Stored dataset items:
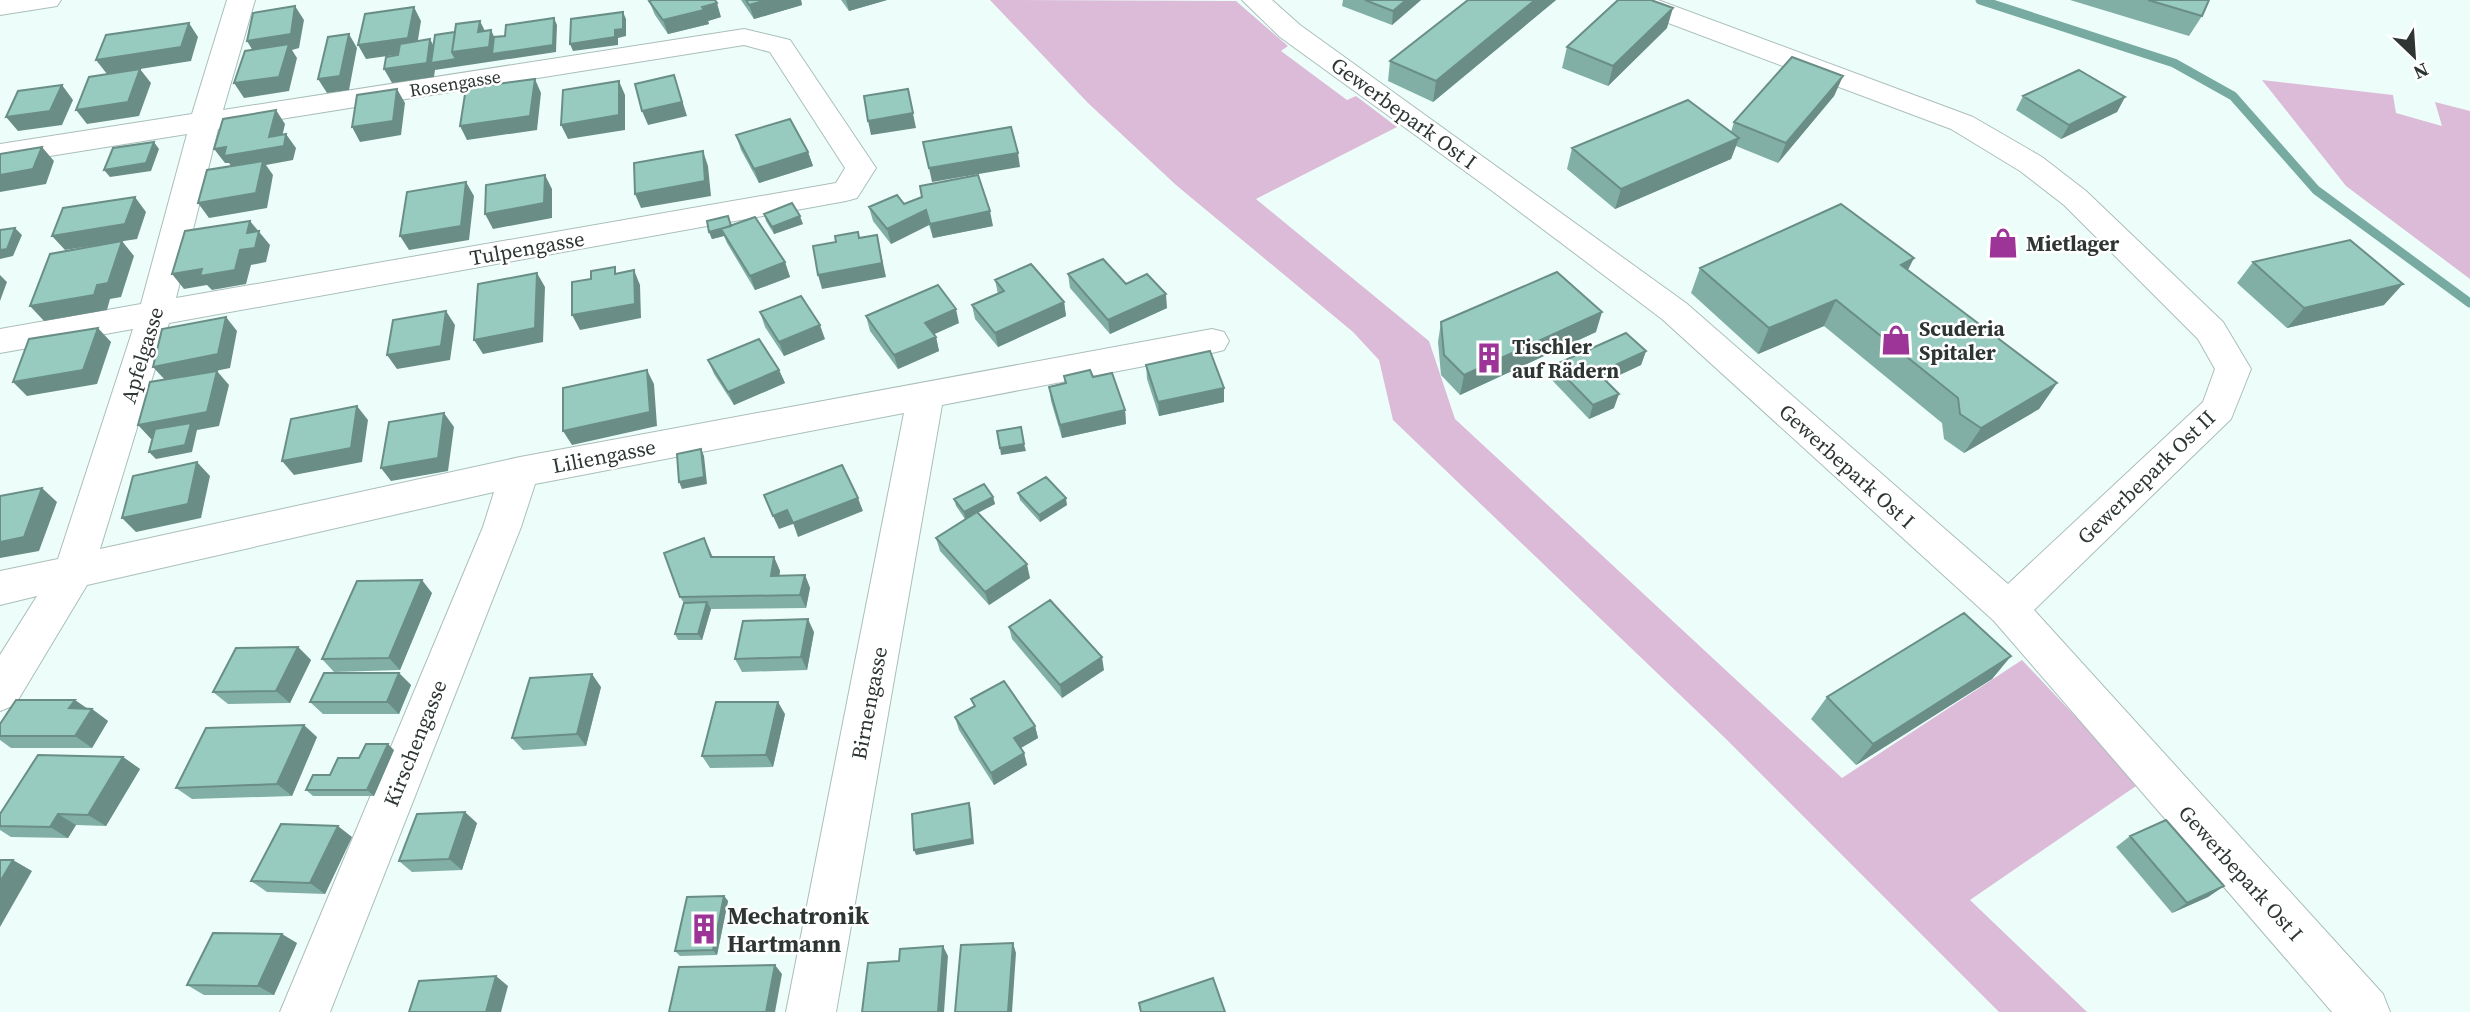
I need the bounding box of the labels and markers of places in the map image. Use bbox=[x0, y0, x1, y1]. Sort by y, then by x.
shop icon: Mietlager bbox=[1986, 226, 2020, 260]
place label: Mietlager bbox=[2026, 229, 2119, 258]
place label: Scuderia Spitaler bbox=[1919, 314, 2005, 367]
shop icon: Scuderia Spitaler bbox=[1879, 323, 1913, 357]
place label: Tischler auf Rädern bbox=[1512, 332, 1619, 385]
building icon: Tischler auf Rädern bbox=[1472, 341, 1506, 375]
place label: Mechatronik Hartmann bbox=[727, 899, 870, 960]
building icon: Mechatronik Hartmann bbox=[687, 912, 721, 946]

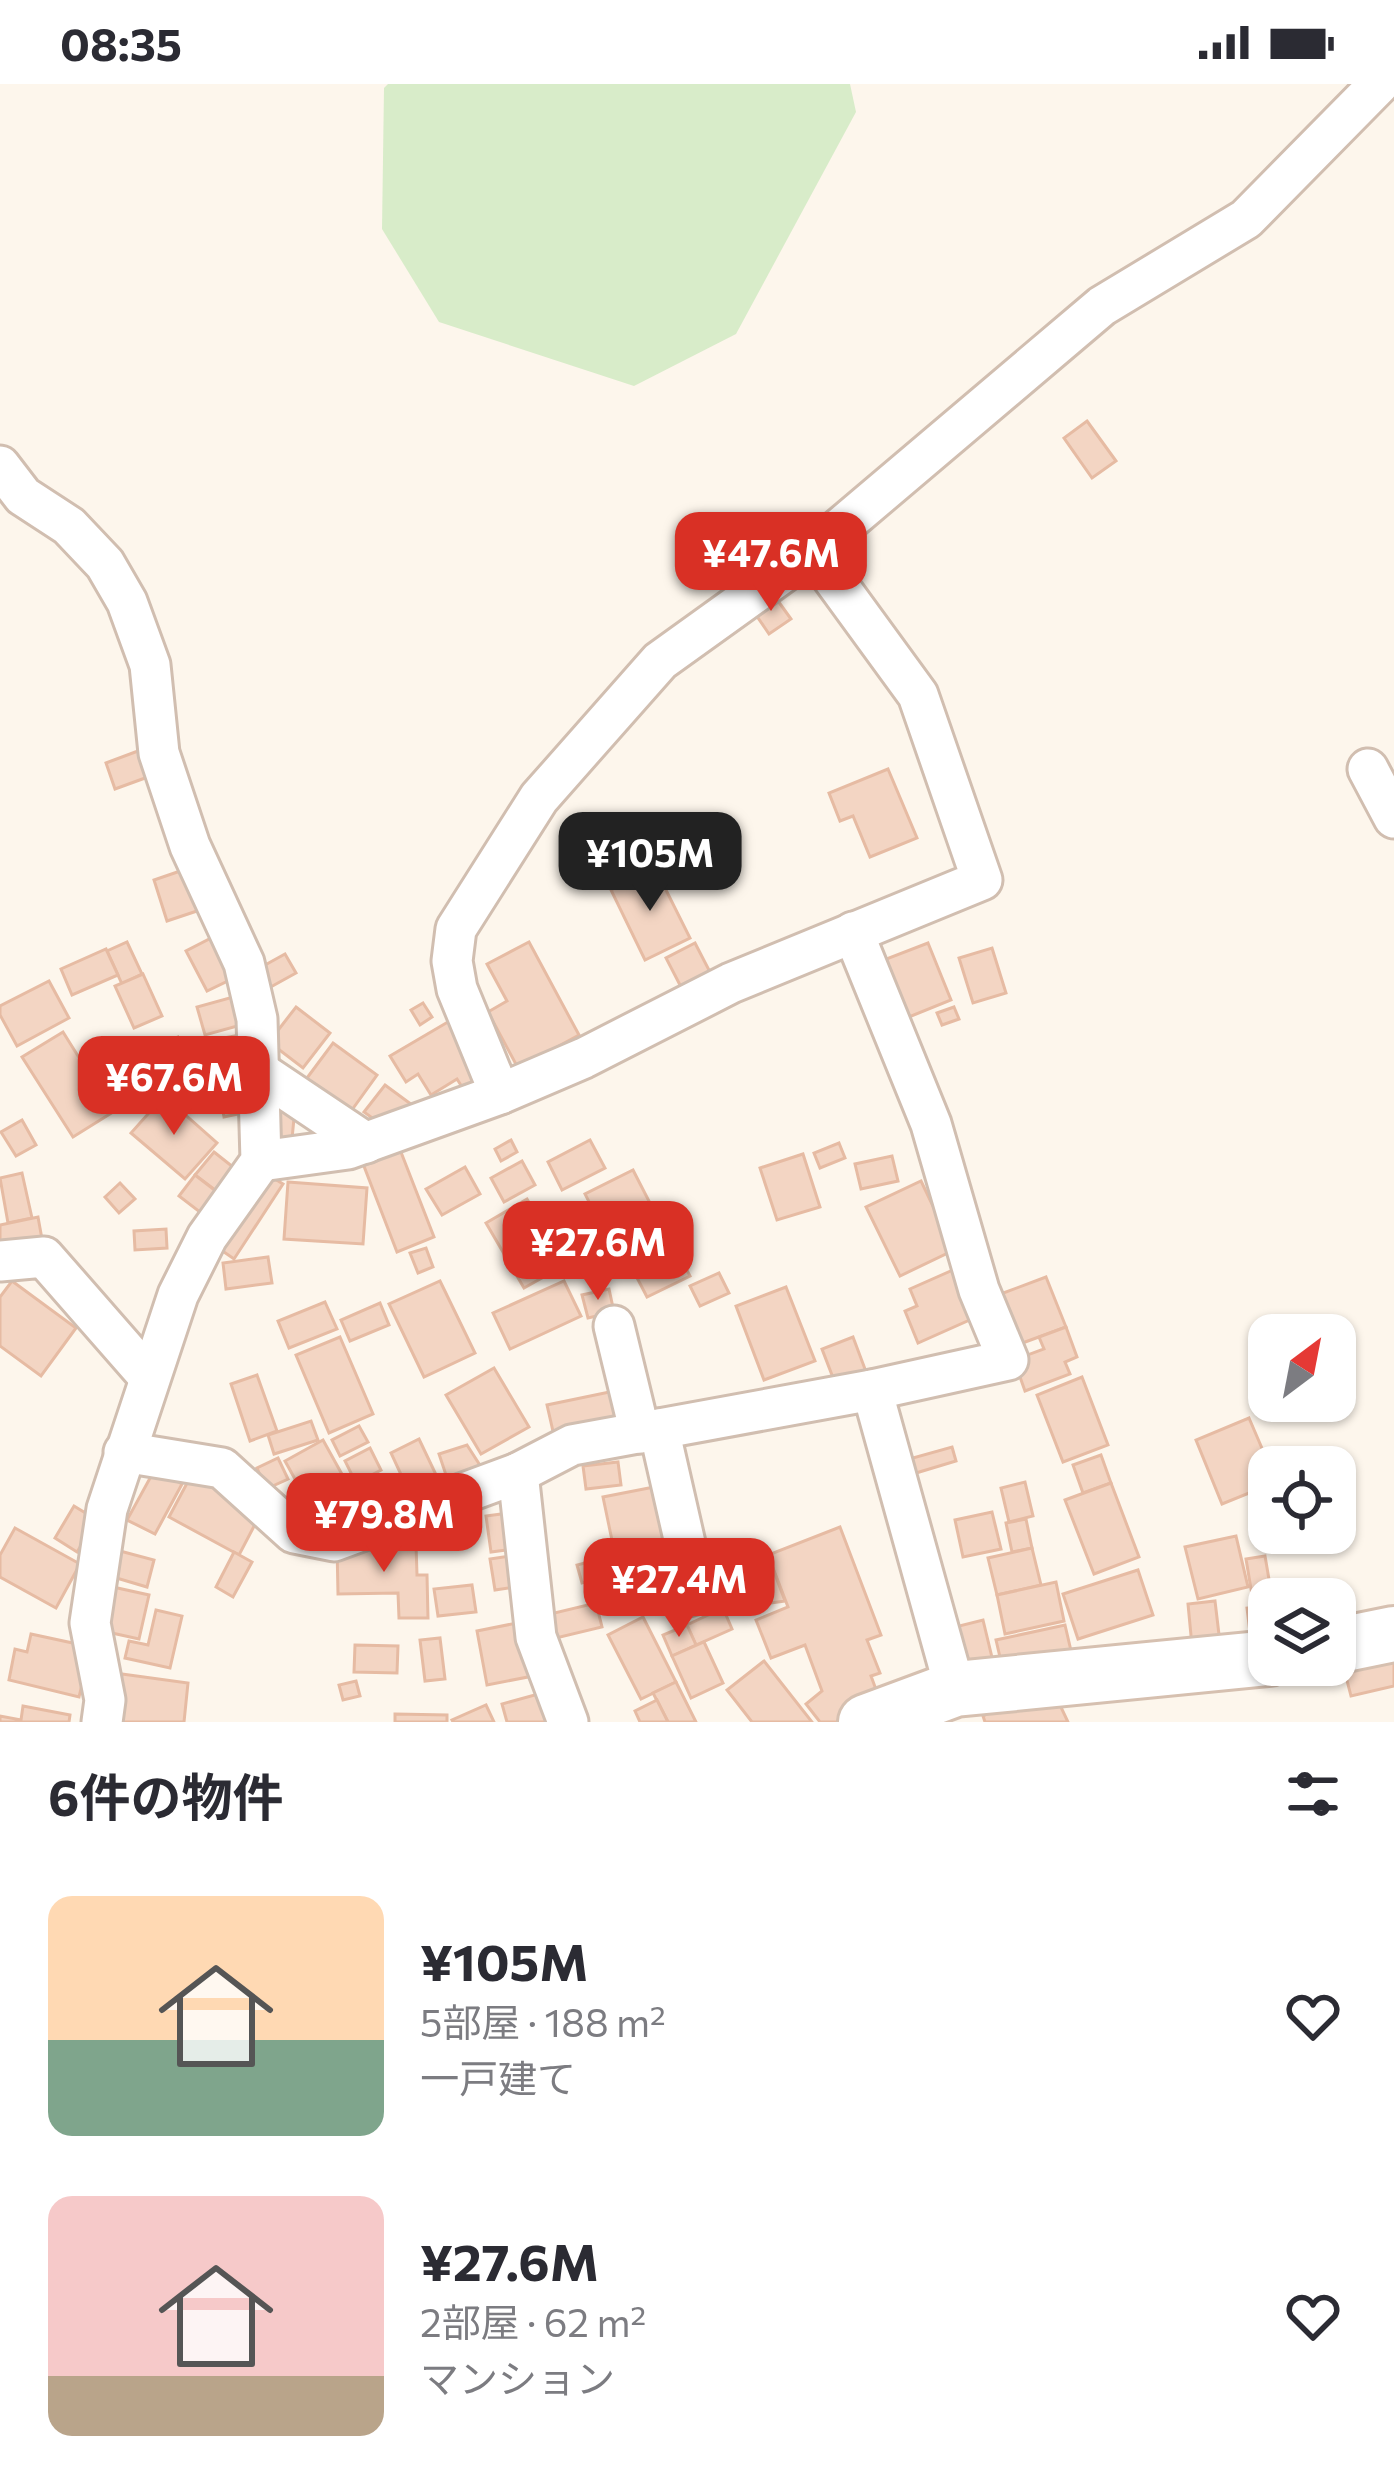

PROMPT:
Give the data again exactly, without pictures.

ANSWER TO THIS PROBLEM:
I need the bounding box of the labels and markers of places in the map image. Use bbox=[x0, y0, x1, y1]. Sort by y, then by x.
shop icon: Mietlager bbox=[1986, 226, 2020, 260]
place label: Mietlager bbox=[2026, 229, 2119, 258]
place label: Scuderia Spitaler bbox=[1919, 314, 2005, 367]
shop icon: Scuderia Spitaler bbox=[1879, 323, 1913, 357]
place label: Tischler auf Rädern bbox=[1512, 332, 1619, 385]
building icon: Tischler auf Rädern bbox=[1472, 341, 1506, 375]
place label: Mechatronik Hartmann bbox=[727, 899, 870, 960]
building icon: Mechatronik Hartmann bbox=[687, 912, 721, 946]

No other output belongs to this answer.